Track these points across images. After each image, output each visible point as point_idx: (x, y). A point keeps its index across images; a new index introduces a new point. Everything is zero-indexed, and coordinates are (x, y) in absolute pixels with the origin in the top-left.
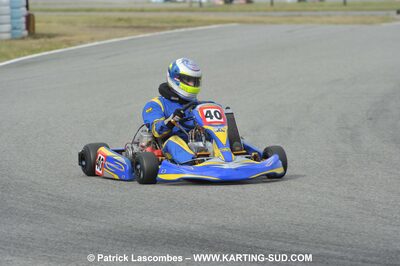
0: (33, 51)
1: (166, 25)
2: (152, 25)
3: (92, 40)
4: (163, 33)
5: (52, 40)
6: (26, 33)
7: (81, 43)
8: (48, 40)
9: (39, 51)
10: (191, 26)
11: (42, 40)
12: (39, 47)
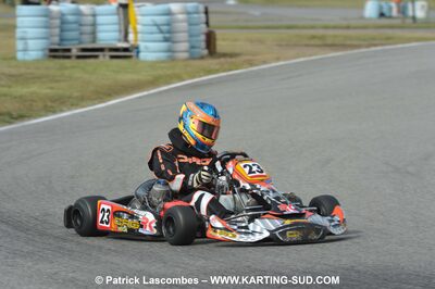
0: (210, 72)
1: (362, 43)
2: (348, 42)
3: (278, 59)
4: (356, 51)
5: (233, 60)
6: (206, 52)
7: (265, 62)
8: (229, 60)
9: (217, 71)
10: (390, 44)
11: (222, 60)
12: (217, 67)
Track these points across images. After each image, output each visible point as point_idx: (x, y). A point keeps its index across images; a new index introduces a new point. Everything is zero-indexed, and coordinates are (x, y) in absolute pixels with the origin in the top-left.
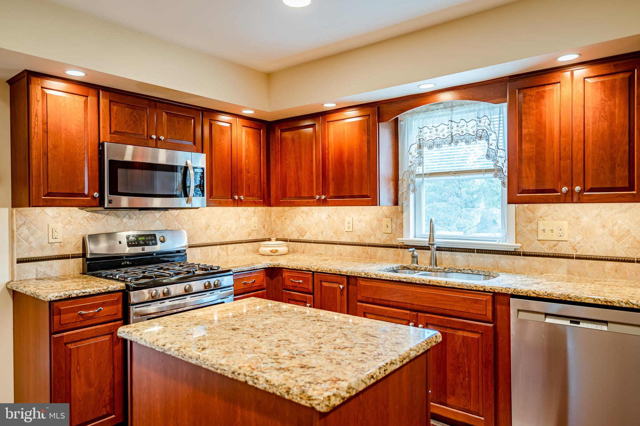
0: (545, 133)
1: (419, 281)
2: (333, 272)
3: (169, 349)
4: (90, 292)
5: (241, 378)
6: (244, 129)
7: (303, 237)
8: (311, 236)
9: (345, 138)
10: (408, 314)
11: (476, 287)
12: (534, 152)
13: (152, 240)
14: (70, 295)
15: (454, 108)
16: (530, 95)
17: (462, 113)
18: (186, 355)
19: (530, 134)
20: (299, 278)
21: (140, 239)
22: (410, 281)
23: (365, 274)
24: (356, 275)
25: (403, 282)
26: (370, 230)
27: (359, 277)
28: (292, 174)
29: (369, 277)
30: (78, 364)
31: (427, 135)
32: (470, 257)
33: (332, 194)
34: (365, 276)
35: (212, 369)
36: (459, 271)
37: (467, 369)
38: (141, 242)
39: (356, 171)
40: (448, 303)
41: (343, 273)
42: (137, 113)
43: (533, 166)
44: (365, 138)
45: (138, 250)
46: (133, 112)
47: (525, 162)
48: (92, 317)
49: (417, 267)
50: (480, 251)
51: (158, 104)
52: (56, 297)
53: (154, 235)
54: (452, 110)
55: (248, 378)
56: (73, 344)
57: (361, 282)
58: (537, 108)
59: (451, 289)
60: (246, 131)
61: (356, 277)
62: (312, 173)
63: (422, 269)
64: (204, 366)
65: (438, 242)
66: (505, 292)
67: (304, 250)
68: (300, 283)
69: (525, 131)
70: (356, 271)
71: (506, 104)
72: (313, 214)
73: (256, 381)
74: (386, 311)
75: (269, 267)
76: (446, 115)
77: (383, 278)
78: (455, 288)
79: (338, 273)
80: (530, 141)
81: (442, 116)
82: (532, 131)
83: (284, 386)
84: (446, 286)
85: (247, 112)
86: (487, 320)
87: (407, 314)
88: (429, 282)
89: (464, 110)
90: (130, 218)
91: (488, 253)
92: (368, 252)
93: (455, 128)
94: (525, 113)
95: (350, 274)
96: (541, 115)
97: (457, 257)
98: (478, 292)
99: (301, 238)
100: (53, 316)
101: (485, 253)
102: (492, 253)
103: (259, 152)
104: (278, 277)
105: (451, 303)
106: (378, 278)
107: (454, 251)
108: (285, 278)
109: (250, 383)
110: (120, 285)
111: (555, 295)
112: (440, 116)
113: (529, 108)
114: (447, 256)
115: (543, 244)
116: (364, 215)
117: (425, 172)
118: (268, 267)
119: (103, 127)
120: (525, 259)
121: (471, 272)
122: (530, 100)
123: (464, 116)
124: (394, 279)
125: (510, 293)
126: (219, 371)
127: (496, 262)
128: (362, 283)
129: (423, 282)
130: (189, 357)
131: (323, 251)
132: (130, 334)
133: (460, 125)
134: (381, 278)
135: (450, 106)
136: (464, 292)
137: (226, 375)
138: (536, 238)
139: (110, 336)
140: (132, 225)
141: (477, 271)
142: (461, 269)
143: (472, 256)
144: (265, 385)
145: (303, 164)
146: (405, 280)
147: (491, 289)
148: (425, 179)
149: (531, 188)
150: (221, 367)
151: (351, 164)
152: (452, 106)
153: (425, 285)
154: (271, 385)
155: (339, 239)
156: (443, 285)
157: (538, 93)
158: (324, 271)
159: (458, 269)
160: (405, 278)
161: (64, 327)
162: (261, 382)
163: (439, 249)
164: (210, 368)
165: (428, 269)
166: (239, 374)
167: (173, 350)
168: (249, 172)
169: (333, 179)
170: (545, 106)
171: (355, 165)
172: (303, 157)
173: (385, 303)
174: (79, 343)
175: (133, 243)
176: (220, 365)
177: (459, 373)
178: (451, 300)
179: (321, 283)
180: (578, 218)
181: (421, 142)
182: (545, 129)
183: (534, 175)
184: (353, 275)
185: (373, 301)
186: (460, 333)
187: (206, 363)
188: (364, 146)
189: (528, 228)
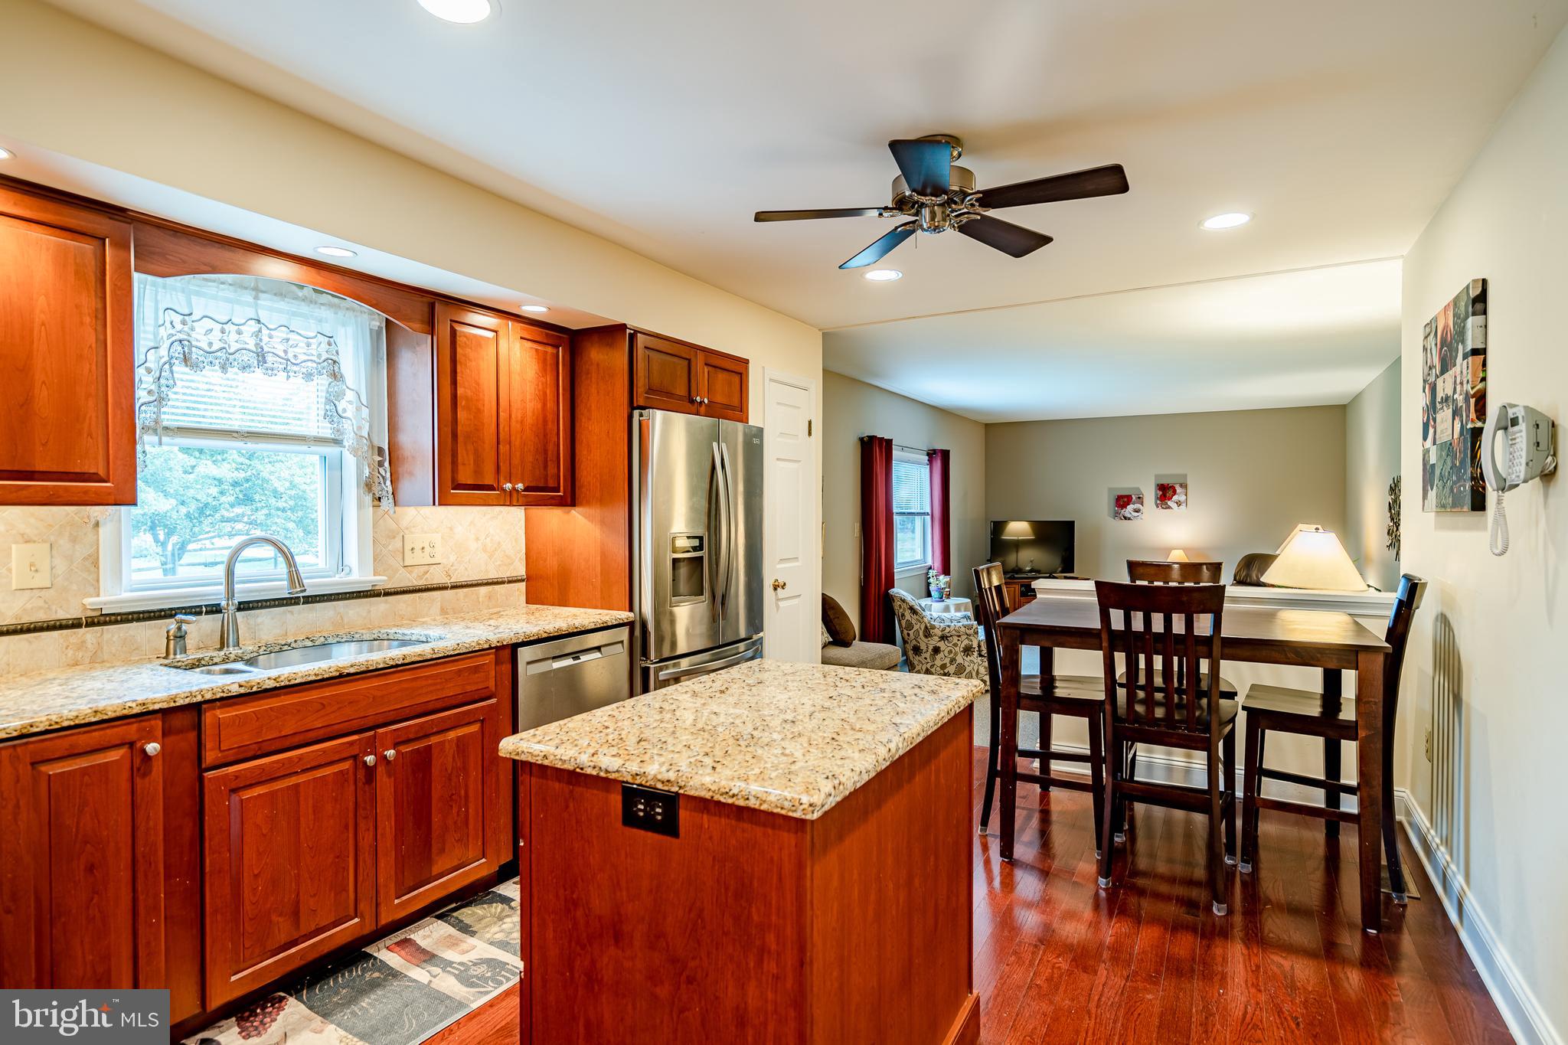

****

**Exercise prompt:** Taking the listing above as the source, transcribe only the lines starting at the line with "36: (459, 271)" and going through the line with "71: (506, 104)", unaltered and with both ends included.

**Written response:**
36: (459, 271)
37: (467, 369)
38: (141, 242)
39: (356, 171)
40: (448, 303)
41: (343, 273)
42: (137, 113)
43: (533, 166)
44: (365, 138)
45: (138, 250)
46: (133, 112)
47: (525, 162)
48: (92, 317)
49: (417, 267)
50: (480, 251)
51: (158, 104)
52: (56, 297)
53: (154, 235)
54: (452, 110)
55: (248, 378)
56: (73, 344)
57: (361, 282)
58: (537, 108)
59: (451, 289)
60: (246, 131)
61: (356, 277)
62: (312, 173)
63: (422, 269)
64: (204, 366)
65: (438, 242)
66: (505, 292)
67: (304, 250)
68: (300, 283)
69: (525, 131)
70: (356, 271)
71: (506, 104)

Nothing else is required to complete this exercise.